Since it has previously been shown that alpha-tocopherol supplementation decreases plasma gamma-tocopherol levels and that gamma-tocopherol has anti-inflammatory effects as it is a potent inhibitor of nitrative stress, we tested the effect of combined supplementation with alpha-tocopherol (800 IU/day) and gamma-tocopherol (800 mg/day) versus either alone in a placebo controlled study in patients with Metabolic Syndrome. In this study, we showed that the combination of alpha-tocopherol (AT) and gamma-tocopherol (GT) was superior to either alone in reducing hs-CRP levels and nitrotyrosine levels. Thus, based on these two studies and the published literature, we suggest that there should be an urgency in conducting well planned multi-centered clinical trials testing this combination on cardiovascular endpoints.
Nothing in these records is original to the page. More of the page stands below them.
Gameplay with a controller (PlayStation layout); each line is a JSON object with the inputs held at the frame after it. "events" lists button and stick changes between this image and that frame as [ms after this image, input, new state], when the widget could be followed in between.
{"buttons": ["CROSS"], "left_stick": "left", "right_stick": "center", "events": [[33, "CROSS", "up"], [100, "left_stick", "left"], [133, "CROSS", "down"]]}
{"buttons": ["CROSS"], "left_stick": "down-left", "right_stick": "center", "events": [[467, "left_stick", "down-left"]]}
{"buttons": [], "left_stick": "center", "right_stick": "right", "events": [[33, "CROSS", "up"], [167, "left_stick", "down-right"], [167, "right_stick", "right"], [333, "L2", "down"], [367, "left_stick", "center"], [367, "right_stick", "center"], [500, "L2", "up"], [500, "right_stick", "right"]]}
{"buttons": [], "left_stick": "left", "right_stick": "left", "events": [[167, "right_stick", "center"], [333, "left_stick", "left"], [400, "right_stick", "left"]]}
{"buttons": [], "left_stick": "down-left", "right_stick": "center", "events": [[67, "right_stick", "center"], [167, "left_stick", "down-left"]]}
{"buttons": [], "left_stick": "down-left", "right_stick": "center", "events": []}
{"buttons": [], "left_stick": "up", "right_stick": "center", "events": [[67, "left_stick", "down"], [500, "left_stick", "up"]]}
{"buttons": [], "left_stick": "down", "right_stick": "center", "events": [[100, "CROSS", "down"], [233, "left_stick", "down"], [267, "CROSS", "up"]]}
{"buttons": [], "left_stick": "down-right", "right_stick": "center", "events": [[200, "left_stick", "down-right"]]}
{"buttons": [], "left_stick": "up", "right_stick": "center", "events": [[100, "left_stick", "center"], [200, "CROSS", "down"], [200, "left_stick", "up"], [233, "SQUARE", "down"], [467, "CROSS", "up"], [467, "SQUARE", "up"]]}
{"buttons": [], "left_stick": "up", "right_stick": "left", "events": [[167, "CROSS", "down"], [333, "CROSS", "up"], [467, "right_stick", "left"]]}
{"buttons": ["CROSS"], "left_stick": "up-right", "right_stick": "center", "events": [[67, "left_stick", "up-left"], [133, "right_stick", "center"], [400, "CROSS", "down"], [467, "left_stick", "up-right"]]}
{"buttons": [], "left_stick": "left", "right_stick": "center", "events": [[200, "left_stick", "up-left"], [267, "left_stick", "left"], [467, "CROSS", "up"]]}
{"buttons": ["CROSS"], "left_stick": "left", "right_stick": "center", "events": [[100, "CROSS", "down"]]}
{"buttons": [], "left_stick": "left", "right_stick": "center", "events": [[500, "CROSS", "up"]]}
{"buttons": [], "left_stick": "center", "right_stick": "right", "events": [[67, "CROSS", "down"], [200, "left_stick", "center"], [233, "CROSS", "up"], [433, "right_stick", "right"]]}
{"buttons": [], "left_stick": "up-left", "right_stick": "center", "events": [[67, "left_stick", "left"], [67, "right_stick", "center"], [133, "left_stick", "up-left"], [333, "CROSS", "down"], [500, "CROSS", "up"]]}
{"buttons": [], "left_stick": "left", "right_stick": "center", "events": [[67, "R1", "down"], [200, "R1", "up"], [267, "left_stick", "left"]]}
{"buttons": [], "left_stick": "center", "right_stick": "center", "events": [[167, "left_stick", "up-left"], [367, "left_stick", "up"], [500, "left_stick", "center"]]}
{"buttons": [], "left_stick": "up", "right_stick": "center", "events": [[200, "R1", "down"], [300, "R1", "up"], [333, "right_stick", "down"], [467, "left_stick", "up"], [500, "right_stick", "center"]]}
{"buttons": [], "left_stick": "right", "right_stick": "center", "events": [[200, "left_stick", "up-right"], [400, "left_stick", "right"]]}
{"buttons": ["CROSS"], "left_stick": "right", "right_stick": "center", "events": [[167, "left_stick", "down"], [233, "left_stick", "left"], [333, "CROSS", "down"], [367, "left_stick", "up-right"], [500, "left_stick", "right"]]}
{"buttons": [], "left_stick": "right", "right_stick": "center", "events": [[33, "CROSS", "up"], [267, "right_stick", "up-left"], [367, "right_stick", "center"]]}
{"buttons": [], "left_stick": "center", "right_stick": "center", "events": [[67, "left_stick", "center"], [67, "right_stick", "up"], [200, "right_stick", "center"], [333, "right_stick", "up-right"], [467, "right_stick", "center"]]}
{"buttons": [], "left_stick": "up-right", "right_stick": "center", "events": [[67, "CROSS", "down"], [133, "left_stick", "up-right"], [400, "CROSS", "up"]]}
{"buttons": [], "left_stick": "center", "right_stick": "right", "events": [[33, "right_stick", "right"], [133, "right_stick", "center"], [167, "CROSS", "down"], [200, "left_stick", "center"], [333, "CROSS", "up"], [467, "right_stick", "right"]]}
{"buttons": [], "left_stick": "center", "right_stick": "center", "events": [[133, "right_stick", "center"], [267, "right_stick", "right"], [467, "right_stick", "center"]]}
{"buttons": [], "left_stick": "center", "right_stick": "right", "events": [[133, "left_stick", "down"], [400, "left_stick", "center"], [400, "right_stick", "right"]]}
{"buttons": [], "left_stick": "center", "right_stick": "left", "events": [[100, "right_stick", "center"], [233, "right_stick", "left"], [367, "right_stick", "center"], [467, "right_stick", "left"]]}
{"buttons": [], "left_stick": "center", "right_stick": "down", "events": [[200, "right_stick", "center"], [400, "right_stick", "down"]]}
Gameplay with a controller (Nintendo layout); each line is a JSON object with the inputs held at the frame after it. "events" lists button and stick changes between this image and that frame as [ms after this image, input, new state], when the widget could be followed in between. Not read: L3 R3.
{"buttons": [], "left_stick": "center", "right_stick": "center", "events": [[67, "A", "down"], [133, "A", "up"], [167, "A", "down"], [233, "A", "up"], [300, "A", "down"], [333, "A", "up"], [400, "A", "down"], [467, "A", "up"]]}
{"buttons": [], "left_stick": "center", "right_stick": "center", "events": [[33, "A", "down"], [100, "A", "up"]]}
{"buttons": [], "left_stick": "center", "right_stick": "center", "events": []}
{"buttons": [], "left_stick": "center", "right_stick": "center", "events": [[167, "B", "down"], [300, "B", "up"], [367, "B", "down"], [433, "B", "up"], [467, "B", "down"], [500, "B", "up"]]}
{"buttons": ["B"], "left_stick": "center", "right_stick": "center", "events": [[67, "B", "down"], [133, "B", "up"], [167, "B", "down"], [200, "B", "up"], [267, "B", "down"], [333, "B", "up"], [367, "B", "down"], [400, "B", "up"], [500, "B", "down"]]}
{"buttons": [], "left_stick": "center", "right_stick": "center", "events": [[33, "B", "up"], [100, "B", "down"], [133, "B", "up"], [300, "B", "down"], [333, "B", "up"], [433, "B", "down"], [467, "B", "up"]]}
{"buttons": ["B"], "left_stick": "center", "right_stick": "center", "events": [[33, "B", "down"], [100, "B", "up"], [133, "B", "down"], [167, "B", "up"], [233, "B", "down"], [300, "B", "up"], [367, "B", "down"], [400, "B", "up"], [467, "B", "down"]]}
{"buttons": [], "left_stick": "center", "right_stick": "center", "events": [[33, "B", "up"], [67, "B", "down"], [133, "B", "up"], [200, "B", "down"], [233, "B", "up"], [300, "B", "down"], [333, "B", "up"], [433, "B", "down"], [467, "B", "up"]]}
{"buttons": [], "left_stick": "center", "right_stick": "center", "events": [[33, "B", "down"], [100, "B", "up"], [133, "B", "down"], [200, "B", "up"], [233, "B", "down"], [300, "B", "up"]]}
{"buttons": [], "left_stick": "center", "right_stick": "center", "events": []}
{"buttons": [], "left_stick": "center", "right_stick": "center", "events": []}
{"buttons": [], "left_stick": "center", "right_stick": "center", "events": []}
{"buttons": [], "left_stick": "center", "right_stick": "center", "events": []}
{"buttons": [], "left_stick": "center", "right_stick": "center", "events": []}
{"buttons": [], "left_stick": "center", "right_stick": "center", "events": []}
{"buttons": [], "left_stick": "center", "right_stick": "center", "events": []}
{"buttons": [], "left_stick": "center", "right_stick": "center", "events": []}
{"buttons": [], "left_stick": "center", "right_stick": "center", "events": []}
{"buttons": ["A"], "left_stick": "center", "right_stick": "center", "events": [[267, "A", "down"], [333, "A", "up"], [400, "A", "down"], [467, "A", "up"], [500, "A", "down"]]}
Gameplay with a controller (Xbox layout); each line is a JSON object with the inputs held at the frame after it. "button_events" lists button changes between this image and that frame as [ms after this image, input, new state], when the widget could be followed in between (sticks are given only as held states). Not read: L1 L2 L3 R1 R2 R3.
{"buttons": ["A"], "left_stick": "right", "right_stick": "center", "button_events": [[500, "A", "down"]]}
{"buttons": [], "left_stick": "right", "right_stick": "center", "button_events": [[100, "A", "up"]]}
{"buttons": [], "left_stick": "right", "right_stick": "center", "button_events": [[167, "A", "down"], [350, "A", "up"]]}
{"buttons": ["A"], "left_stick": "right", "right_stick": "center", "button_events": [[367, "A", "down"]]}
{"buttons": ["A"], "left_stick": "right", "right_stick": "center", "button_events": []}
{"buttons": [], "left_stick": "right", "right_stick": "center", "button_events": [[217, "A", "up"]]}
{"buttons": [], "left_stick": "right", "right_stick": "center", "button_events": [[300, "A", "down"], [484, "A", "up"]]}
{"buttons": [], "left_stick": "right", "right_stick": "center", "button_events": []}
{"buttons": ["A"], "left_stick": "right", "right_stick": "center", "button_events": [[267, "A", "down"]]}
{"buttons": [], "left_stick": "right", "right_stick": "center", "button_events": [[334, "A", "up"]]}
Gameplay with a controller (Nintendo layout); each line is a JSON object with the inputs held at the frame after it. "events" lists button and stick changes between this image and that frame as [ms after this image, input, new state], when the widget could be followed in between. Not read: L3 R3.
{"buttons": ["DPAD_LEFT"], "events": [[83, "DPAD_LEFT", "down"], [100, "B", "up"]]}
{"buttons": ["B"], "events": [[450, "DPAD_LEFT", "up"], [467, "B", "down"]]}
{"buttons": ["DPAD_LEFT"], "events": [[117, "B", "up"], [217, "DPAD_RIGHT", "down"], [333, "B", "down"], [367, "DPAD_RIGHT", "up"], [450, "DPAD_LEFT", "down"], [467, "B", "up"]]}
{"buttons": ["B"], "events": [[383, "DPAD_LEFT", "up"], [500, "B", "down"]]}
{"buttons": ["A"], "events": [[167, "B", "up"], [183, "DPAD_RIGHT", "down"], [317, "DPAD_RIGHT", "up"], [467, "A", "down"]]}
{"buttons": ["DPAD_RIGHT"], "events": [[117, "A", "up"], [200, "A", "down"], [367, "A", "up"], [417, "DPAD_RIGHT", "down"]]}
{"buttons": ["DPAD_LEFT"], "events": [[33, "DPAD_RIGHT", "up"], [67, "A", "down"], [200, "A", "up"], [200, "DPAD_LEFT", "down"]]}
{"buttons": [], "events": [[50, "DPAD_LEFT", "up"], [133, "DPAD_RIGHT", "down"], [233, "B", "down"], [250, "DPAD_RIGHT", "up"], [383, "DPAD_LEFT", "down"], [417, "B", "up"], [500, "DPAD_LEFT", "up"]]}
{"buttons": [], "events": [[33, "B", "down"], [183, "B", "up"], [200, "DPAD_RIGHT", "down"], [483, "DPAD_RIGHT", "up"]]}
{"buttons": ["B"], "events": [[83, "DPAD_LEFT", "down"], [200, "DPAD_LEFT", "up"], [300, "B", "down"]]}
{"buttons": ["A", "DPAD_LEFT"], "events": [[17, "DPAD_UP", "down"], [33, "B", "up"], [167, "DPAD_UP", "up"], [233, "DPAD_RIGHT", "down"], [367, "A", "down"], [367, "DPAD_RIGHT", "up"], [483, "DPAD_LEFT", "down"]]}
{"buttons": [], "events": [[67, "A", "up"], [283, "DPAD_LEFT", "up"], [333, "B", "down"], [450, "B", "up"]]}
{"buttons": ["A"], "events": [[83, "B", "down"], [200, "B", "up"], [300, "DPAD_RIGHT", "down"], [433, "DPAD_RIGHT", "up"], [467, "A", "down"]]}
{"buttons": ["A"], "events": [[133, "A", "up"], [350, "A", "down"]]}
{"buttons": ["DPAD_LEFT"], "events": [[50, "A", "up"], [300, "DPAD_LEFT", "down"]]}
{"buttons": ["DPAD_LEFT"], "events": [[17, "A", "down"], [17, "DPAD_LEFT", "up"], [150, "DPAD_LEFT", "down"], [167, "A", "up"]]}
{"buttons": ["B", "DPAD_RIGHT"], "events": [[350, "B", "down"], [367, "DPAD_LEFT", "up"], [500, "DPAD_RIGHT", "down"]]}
Vitamin E in Neuroprotection: The Tocotrienol Advantage
By Dr. Chandan K. Sen, Professor and Vice Chairmain (Research) of Surgery, Laboratory of Molecular Medicine, Davis Heart & Lung Research Institute, The Ohio State University Medical Center, Columbus, Ohio. Email: Chandan.Sen@osumc.edu. Conference paper presented at the American Oil Chemists’ Society (AOCS) Symposium, May 2008. Theme: Tocotrienols in Health
The tocotrienol (T3) form of vitamin E is poorly studied and has, for decades, been overshadowed by the tocopherols. With clinical trials testing alpha-tocopherol providing disappointing results, current interest in vitamin E is being refocused on the non- alpha-tocopherol forms of vitamin E. Long before this current wave of change, seven years ago our laboratory noted that nanomolar alpha-T3, but not alpha-tocopherol, blocked glutamate-induced neuronal death by suppressing early activation of c-Src kinase (J Biol Chem 275:13049,2000; 282(32):23482-90, 2007). A later independent study reporting that Src blockade provides cerebral protection following stroke (Nature Med 7:222,2001) enhanced the significance of our finding that alpha-T3 possesses c-Src regulatory effects. Our efforts to understand the mechanistic basis of neuroprotection by alpha-T3 have led to the observation that glutamate-induced neurodegeneration hinges on two key molecular checkpoints: (i) c-Src activation, and (ii) 12-lipoxygenase (Lox) activation (JBC 278:43508, 2003). Recently we noted that in vivo, alpha-T3 supplementation decreased stroke-induced damage to the brain of spontaneously hypertensive rats (Stroke, 36:2258, 2005). alpha-T3 seems to protect neurons both by antioxidant-independent and –dependent mechanisms (J. Neurochem 98:1474, 2006). Taken together, orally supplemented alpha-T3 is potently neuroprotective and should be considered as a nutritional countermeasure to contain stroke-related injury to the brain.
Supported by NIH grant NS42617. Vitamin E was supplied by Carotech Inc.